Суть антиномии в том, что революционное ниспровержение нынешней чрезвычайно дурной власти будет означать для России окончательную катастрофу, в результате которой те обломки русской державы, которые превратятся в разновидности албаний и молдавий, еще будут должны благодарить судьбу, ибо судьба прочих обломков будет куда страшнее и беспросветнее. Иллюзий насчет того, что демонтируем режим и запируем на просторе, каковыми иллюзиями, позволяющими ей беззаботно играть со спичками, живет прогрессивная общественность, - у г-на Храмчихина нет. Но нет у него иллюзий и насчет удерживающей власти. С его точки зрения, нынешняя власть, не имеющая никаких созидательных и объединяющих нацию идей и все более эволюционирующая в беспримесную (если под примесями разуметь положительное государственное служение) корпорацию служебных воров и грабителей, сама успешно и быстро ведет Россию к обвалу. Отсюда и вывод (причем даже совсем не г-на Храмчихина) - "Если же соль потеряет силу, то чем сделаешь ее соленою? Она уже ни к чему не годна, как разве выбросить ее вон на попрание людям". Когда власть не способна исполнять свою первичную функцию – удерживать общество от распада, от войны против всех, когда она своими действиями, напротив, стимулирует распадение общества и государства – можно ли философски дожидаться, когда она окончательно простимулирует всеобщую пагубу?

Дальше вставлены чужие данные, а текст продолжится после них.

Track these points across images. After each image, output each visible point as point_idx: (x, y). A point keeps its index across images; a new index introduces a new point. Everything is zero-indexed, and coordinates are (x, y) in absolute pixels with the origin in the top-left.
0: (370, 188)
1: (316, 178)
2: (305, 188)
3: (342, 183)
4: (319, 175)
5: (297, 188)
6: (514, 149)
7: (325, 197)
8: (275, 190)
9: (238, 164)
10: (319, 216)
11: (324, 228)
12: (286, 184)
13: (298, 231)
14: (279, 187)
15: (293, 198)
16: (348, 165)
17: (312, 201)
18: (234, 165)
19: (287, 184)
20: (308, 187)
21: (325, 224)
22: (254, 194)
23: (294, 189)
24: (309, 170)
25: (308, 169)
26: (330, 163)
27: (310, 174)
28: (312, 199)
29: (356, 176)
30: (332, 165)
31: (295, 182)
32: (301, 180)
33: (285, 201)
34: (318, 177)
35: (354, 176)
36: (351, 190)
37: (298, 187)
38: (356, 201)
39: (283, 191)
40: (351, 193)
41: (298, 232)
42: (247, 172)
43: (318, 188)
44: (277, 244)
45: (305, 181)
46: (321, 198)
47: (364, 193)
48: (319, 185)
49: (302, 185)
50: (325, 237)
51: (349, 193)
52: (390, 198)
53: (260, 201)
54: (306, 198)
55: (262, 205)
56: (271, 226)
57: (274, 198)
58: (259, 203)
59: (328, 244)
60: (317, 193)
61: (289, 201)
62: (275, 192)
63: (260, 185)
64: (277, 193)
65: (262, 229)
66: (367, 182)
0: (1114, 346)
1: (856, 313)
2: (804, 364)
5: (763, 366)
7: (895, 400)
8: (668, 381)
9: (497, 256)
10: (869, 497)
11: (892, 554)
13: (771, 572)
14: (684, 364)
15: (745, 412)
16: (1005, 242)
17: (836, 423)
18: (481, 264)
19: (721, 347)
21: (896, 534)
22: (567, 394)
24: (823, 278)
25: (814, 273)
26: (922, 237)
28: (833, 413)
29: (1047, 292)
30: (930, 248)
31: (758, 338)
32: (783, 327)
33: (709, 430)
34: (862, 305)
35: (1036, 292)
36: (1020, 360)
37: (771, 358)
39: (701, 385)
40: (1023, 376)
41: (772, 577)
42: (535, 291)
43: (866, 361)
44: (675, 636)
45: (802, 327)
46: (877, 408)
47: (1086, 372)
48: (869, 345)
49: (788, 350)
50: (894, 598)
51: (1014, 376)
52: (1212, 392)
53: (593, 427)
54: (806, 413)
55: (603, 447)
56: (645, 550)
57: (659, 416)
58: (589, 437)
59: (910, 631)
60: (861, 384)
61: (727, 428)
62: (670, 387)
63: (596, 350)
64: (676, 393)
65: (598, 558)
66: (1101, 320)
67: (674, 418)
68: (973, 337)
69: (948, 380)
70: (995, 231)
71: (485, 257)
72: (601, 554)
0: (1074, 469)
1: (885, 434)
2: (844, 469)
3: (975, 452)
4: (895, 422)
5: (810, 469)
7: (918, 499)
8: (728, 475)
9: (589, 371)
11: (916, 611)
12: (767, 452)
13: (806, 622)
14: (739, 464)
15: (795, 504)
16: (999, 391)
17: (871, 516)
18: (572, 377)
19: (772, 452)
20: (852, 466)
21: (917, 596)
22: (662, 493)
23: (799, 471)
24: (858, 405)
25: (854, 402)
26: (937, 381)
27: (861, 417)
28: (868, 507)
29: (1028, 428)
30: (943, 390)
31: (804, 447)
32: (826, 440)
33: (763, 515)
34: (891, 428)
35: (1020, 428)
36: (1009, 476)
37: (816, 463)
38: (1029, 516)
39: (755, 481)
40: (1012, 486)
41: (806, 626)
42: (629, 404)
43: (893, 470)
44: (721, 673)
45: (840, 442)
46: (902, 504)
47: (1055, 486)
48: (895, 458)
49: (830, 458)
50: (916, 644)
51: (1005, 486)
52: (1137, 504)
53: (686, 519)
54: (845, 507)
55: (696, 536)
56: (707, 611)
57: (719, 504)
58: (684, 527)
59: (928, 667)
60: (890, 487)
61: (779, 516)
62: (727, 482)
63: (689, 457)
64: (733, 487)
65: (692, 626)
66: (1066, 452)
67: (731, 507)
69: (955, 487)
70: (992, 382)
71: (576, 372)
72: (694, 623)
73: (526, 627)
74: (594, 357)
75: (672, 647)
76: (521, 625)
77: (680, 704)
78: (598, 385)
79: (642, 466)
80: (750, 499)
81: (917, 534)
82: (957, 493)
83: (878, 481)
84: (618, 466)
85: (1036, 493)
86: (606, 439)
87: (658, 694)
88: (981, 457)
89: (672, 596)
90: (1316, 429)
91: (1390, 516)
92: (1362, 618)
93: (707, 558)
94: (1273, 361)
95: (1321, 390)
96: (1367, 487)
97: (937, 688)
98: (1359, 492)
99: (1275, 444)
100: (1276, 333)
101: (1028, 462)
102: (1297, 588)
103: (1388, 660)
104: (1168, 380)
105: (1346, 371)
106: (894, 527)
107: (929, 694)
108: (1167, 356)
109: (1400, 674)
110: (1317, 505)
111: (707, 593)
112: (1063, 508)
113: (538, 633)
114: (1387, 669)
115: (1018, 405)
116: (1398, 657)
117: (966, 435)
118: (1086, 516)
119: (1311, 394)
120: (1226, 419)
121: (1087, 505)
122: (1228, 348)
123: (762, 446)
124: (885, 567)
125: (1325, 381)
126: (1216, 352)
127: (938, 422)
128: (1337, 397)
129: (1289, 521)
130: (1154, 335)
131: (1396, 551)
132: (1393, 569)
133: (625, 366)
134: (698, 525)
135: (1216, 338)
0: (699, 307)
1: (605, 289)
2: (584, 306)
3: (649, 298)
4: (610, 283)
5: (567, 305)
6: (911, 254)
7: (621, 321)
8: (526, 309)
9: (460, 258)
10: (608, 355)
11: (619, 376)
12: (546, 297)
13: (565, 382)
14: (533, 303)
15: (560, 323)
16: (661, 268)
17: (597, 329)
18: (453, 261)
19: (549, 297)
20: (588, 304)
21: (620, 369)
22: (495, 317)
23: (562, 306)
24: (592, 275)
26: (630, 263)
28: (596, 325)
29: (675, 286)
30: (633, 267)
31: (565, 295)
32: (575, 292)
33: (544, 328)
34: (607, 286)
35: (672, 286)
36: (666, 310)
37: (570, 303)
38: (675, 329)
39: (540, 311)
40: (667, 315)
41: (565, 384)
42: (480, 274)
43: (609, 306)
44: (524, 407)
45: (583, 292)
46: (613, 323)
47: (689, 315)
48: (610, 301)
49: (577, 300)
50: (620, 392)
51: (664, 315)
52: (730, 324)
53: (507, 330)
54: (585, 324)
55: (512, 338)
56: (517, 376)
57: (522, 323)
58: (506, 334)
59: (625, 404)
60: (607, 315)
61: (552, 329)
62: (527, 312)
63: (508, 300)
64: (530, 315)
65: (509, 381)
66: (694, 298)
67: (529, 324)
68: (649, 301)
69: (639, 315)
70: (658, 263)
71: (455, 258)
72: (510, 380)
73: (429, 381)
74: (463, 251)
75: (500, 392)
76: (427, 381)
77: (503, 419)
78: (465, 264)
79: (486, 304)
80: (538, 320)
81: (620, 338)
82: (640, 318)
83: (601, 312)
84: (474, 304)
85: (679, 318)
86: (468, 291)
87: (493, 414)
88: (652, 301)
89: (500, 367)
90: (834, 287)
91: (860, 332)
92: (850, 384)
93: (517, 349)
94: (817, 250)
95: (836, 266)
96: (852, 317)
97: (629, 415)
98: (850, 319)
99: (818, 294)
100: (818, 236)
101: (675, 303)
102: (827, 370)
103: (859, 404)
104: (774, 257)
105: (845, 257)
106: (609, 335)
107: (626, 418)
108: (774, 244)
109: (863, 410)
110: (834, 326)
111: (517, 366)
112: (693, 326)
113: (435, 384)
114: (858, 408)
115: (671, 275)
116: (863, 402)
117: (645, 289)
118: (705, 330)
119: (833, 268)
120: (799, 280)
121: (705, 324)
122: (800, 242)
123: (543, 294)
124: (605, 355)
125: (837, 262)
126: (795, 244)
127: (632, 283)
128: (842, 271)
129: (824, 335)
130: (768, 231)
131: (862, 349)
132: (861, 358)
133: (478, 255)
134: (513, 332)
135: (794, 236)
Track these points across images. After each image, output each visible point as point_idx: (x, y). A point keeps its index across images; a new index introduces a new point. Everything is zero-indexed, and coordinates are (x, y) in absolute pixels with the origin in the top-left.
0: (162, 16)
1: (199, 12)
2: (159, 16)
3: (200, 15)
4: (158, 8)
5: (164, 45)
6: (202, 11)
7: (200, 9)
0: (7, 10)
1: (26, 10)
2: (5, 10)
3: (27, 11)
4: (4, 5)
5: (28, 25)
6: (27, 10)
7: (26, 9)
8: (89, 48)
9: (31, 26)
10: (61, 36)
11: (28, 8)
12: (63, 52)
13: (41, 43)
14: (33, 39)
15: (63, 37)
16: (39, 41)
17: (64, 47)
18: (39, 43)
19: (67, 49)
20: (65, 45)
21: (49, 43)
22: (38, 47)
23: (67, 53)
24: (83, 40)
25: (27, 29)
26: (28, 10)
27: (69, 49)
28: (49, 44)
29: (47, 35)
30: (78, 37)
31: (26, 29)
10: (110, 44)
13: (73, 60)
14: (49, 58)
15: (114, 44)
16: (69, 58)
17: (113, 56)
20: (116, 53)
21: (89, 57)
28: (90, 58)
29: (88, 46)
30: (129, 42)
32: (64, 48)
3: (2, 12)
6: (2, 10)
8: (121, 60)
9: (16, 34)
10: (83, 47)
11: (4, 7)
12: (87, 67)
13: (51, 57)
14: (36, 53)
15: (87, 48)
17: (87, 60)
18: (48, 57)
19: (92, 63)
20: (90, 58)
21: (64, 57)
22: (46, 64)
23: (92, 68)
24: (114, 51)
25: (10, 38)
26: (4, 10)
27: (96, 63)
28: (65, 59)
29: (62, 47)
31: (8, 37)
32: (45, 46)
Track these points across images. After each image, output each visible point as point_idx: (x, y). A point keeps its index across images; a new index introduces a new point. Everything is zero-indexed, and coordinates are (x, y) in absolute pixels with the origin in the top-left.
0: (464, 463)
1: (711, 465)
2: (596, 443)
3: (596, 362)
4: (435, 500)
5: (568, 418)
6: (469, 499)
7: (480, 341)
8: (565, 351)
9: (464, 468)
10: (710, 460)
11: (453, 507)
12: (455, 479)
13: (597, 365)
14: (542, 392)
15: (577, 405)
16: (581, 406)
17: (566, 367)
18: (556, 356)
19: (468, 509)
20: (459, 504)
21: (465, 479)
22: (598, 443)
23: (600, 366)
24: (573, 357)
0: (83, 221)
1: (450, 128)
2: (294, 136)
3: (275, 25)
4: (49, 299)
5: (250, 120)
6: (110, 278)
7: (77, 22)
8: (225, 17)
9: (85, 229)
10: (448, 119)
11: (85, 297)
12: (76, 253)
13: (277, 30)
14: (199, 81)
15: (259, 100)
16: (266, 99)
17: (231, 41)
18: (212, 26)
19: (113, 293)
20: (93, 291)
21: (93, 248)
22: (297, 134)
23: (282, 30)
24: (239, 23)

Отсюда и другой вопрос. То, что революция – это плохо, это гибель, нам убедительно объяснили, но кто бы нам столь же убедительно объяснил, что делать, когда власть сама успешно ведет страну к революции. Одно дело, когда есть более или менее вменяемая власть, которую пытаются опрокинуть невменяемые революционеры. Когда есть удерживающая сила и есть революционные бесы, выбор, кого поддерживать, для благомыслящего человека очевиден. Но когда власть и бесы соревнуются в невменяемости, выбор оказывается куда сложнее – и г-н Храмчихин приходит к вопросу, сформулированному еще девяносто лет назад: "Что делать, когда шофер, везущий вас по опасной горной дороге, проявляет признаки очевидного безумия? Вырывать у него руль, рискуя сверзиться в пропасть, или положиться на спасительное чудо?".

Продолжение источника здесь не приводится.